Segment Start: STUDY MATERIAL

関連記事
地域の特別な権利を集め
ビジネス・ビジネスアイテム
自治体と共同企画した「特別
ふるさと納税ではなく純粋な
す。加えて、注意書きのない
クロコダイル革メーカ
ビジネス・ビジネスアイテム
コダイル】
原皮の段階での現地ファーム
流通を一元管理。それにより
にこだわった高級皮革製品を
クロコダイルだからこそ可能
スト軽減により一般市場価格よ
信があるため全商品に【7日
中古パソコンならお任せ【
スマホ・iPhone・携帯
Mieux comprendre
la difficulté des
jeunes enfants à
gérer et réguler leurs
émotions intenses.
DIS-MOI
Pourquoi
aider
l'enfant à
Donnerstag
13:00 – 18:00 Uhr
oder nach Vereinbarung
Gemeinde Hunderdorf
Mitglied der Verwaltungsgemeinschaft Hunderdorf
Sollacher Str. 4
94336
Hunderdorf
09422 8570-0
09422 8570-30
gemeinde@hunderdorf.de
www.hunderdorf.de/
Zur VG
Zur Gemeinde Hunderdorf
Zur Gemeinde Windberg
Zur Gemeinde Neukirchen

Segment End: STUDY MATERIAL

▶ **WORK ITEM**: Every record should be repeated exactly; please leave none out.

▶ **REPLY TO THE EXERCISE**:
関連記事
地域の特別な権利を集め
ビジネス・ビジネスアイテム
自治体と共同企画した「特別
ふるさと納税ではなく純粋な
す。加えて、注意書きのない
クロコダイル革メーカ
ビジネス・ビジネスアイテム
コダイル】
原皮の段階での現地ファーム
流通を一元管理。それにより
にこだわった高級皮革製品を
クロコダイルだからこそ可能
スト軽減により一般市場価格よ
信があるため全商品に【7日
中古パソコンならお任せ【
スマホ・iPhone・携帯
Mieux comprendre
la difficulté des
jeunes enfants à
gérer et réguler leurs
émotions intenses.
DIS-MOI
Pourquoi
aider
l'enfant à
Donnerstag
13:00 – 18:00 Uhr
oder nach Vereinbarung
Gemeinde Hunderdorf
Mitglied der Verwaltungsgemeinschaft Hunderdorf
Sollacher Str. 4
94336
Hunderdorf
09422 8570-0
09422 8570-30
gemeinde@hunderdorf.de
www.hunderdorf.de/
Zur VG
Zur Gemeinde Hunderdorf
Zur Gemeinde Windberg
Zur Gemeinde Neukirchen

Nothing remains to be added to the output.